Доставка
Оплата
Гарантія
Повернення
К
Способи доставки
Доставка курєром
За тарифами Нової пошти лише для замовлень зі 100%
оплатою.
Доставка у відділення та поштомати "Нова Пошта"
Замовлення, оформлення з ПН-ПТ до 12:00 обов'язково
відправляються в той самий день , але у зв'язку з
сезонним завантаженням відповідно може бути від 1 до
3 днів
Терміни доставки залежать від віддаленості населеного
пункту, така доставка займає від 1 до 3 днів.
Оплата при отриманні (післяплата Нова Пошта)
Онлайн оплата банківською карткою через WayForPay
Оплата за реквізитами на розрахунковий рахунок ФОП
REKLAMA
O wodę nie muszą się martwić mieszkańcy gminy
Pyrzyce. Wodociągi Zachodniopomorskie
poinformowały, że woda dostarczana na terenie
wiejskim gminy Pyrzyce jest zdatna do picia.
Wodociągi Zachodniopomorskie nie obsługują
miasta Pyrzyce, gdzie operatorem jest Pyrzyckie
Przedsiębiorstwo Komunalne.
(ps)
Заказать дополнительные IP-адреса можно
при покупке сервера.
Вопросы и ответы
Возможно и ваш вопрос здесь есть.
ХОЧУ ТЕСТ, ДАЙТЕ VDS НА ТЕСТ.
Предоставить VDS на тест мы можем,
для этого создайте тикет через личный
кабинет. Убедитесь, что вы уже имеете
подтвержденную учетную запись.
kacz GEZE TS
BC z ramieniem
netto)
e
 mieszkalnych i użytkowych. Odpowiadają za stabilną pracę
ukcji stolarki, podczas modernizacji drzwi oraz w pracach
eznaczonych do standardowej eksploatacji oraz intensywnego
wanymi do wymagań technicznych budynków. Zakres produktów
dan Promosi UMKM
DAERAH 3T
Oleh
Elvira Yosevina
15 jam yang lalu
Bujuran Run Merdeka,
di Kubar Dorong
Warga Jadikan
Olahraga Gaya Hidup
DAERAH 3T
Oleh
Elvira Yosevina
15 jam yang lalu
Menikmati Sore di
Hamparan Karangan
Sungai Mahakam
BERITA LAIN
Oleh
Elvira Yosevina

··········

## YOUR OBJECTIVE
Reproduce the entire listing above, line for line and without any alteration.

## RESPONSE BELOW
Доставка
Оплата
Гарантія
Повернення
К
Способи доставки
Доставка курєром
За тарифами Нової пошти лише для замовлень зі 100%
оплатою.
Доставка у відділення та поштомати "Нова Пошта"
Замовлення, оформлення з ПН-ПТ до 12:00 обов'язково
відправляються в той самий день , але у зв'язку з
сезонним завантаженням відповідно може бути від 1 до
3 днів
Терміни доставки залежать від віддаленості населеного
пункту, така доставка займає від 1 до 3 днів.
Оплата при отриманні (післяплата Нова Пошта)
Онлайн оплата банківською карткою через WayForPay
Оплата за реквізитами на розрахунковий рахунок ФОП
REKLAMA
O wodę nie muszą się martwić mieszkańcy gminy
Pyrzyce. Wodociągi Zachodniopomorskie
poinformowały, że woda dostarczana na terenie
wiejskim gminy Pyrzyce jest zdatna do picia.
Wodociągi Zachodniopomorskie nie obsługują
miasta Pyrzyce, gdzie operatorem jest Pyrzyckie
Przedsiębiorstwo Komunalne.
(ps)
Заказать дополнительные IP-адреса можно
при покупке сервера.
Вопросы и ответы
Возможно и ваш вопрос здесь есть.
ХОЧУ ТЕСТ, ДАЙТЕ VDS НА ТЕСТ.
Предоставить VDS на тест мы можем,
для этого создайте тикет через личный
кабинет. Убедитесь, что вы уже имеете
подтвержденную учетную запись.
kacz GEZE TS
BC z ramieniem
netto)
e
 mieszkalnych i użytkowych. Odpowiadają za stabilną pracę
ukcji stolarki, podczas modernizacji drzwi oraz w pracach
eznaczonych do standardowej eksploatacji oraz intensywnego
wanymi do wymagań technicznych budynków. Zakres produktów
dan Promosi UMKM
DAERAH 3T
Oleh
Elvira Yosevina
15 jam yang lalu
Bujuran Run Merdeka,
di Kubar Dorong
Warga Jadikan
Olahraga Gaya Hidup
DAERAH 3T
Oleh
Elvira Yosevina
15 jam yang lalu
Menikmati Sore di
Hamparan Karangan
Sungai Mahakam
BERITA LAIN
Oleh
Elvira Yosevina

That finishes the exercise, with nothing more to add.